FIG. 14A illustrates an environmental view of an occupant detection apparatus 100 mounted to a police helicopter H. Police helicopter H may be observing structure R in conjunction with police cruiser P. Helicopter H and cruiser P may use occupant detector apparatus 100, respectively. Phrased differently, either or both police helicopter H and police cruiser P may use occupant detection apparatus 100.

FIG. 14A illustrates occupant detector apparatus 100 deployed in conjunction with an FLIR unit mounted on helicopter H. FIG. 14B illustrates occupant detector apparatus 100 deployed on or in a police cruiser P. FIG. 14C illustrates a close up of occupant detector apparatus 100 and more specifically of antenna 20. FIG. 14D illustrates a close up of occupant detector apparatus 100 and more specifically of antenna 20. FIG. 14E illustrates a hand held occupant detection apparatus 100 employing antenna 20. FIG. 14F illustrates the occupant detection apparatus 100 deployed with a drone D and employing antenna 20.
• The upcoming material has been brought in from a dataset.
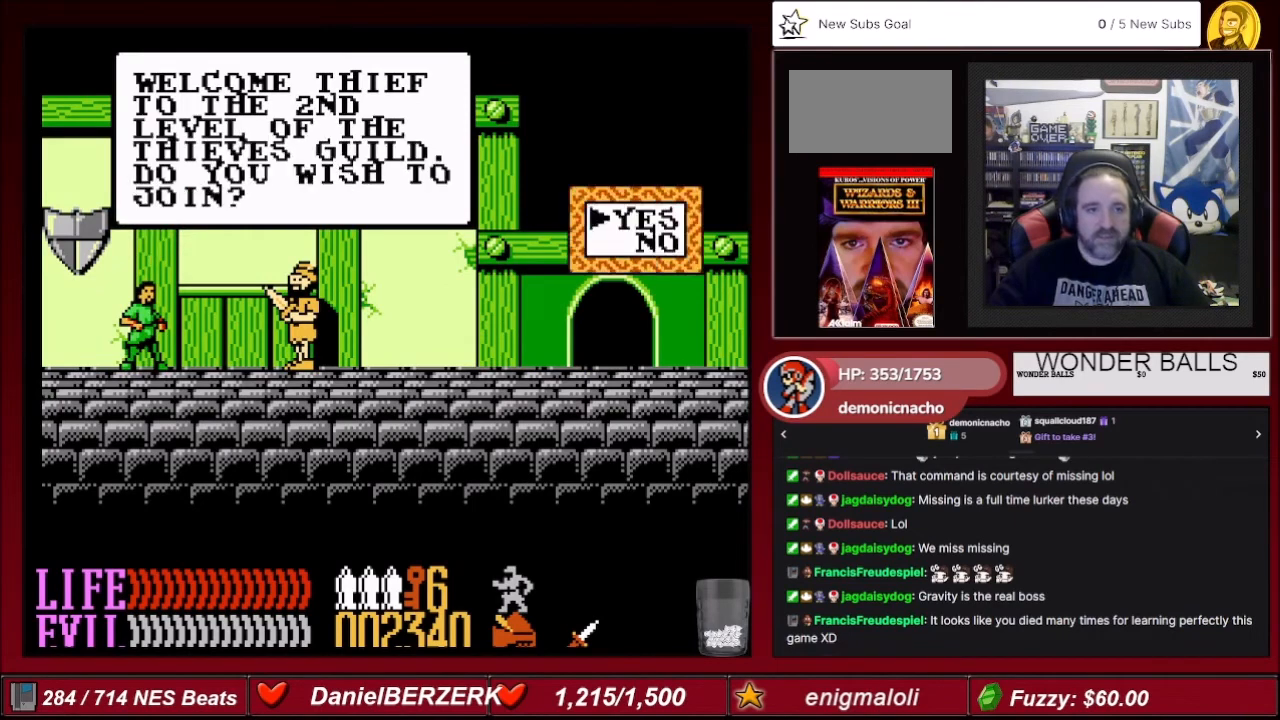
{"buttons": [], "events": [[67, "A", "down"], [200, "A", "up"]]}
As discussed above, a law enforcement officer C that is approaching or considering entering a structure R, particularly at night, will have no idea how many occupants are in structure R. FIGS. 15A and 15B illustrate an antenna 20 mounted on a police helicopter H or a police cruiser P that could receive the signal S from the cell phones MS of the occupants of structure R. It is known that cell phones MS emit an omnidirectional signal S and that they do so approximately every seven seconds, even during the time the cell phone MS is not in use to talk or text. This signal S includes information including the phone's IMEI and IMSI, which can be used to identify the number of cell phones MS inside the structure D and also, potentially, the identities of the occupants MU of structure R.
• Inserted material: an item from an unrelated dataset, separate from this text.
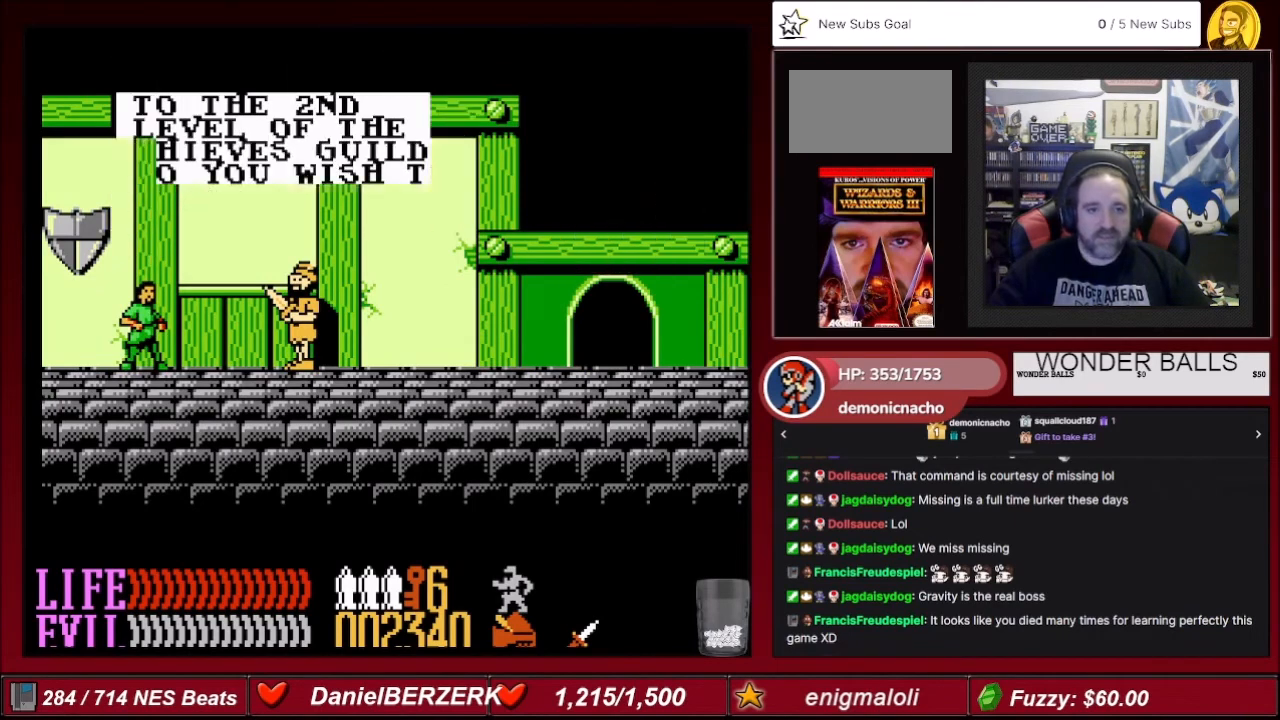
{"buttons": [], "events": []}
In order to aim the antenna 20 and receive the signal S emitted by the cell phones MS within structure R, a directional antenna is preferable. Among the directional antennas potentially suitable to receive cell phone signals S are Yagi-Uda antennas, log-periodic antennas, parabolic antennas, and corner reflector antennas. A pringles antenna is also a highly focused directional antenna that is suitable for this task. Examples of these antennas have already been illustrated in FIGS. 5C, 5D, and 5E.

To be clear, it is not required that the FLIR is in use and the FLIR is not required to operate occupant detection apparatus 100.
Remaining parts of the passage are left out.